Effets microéconomiques : entreprises et ménages face aux arbitrages de court terme
Les coûts d’une journée de grève ne se résument ni aux trains supprimés ni aux vitrines baissées. Ils se matérialisent en heures non travaillées, livraisons décalées, rendez-vous reportés et dépenses de contournement (trajets alternatifs, garde d’enfants). À l’inverse, certaines activités – commerces de proximité en zone de manif, restauration – peuvent capter une demande ponctuelle.
- Entreprises : désorganisation des plannings, effets de productivité et pénalités de retard.
- Ménages : coûts d’opportunité, arbitrage consommation/épargne, temps de trajet rallongé.
- Secteur privé en tension : exemples récents d’emplois fragilisés, sensibilité à l’incertitude.
- Comparaisons internationales : grèves d’ampleur et rapport de force institutionnel.
- Arrière-plan financier : prudence sur l’épargne des ménages en période d’incertitude.
Dans ce contexte, les acteurs économiques surveillent deux signaux : la durée des perturbations et la traduction budgétaire des revendications, déterminantes pour la confiance.

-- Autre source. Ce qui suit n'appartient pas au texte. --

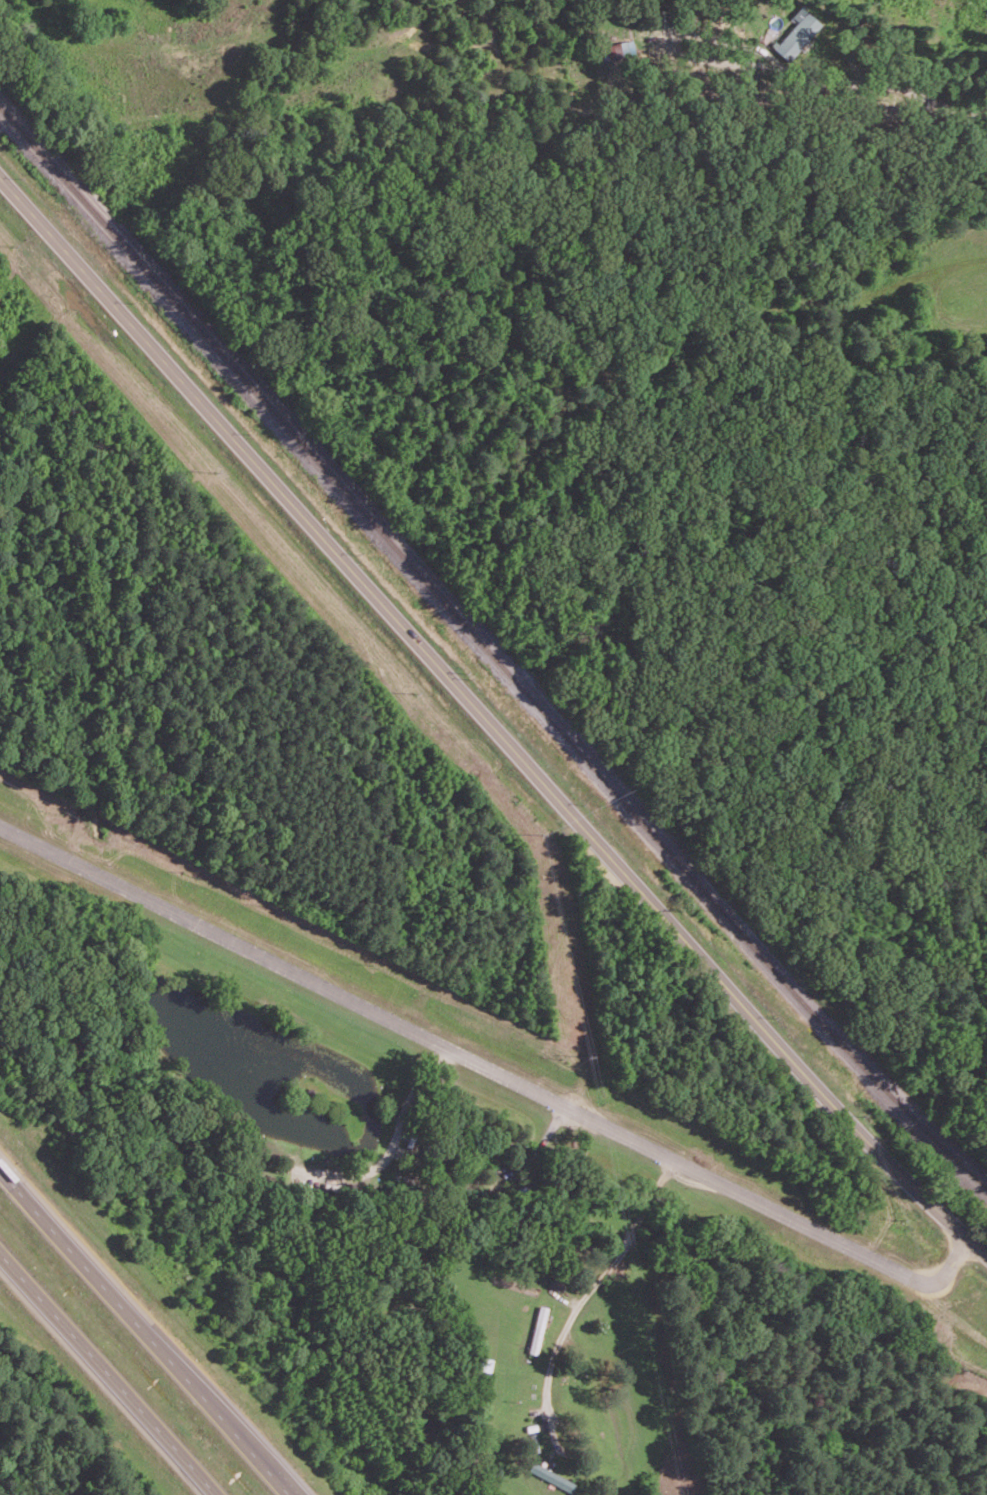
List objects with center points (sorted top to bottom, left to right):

Intersyndicale, agenda et messages-clés : ce que disent les prises de parole
Les centrales rappellent que « le budget ne peut pas se décider sans le monde du travail ». Les dernières déclarations publiques – de Midi Libre à Actu Orange – montrent une ligne claire : pas de « passage en force », un appel à reconsidérer les mesures touchant prestations, salaires publics et assurance chômage. Le ton restera déterminé tant que des gages concrets ne seront pas posés.
- Demandes : revalorisations ciblées, services publics renforcés, calendrier social crédible.
- Méthodes : manifestations encadrées, ancrage territorial de la Fédération des Services Publics.
- Transitions à suivre : arbitrages budgétaires et signaux de réformes structurelles.
- Transports : pour mémoire, d’autres périodes ont montré une continuité élevée (90 % de trains annoncés sur un week-end), preuve que l’ajustement opérationnel existe.
- Secteur financier : lecture utile des mécanismes bancaires en période de volatilité sociale.
Au terme de la journée, le signal décisif sera budgétaire : sans inflexion, la conflictualité sociale restera élevée et coûteuse.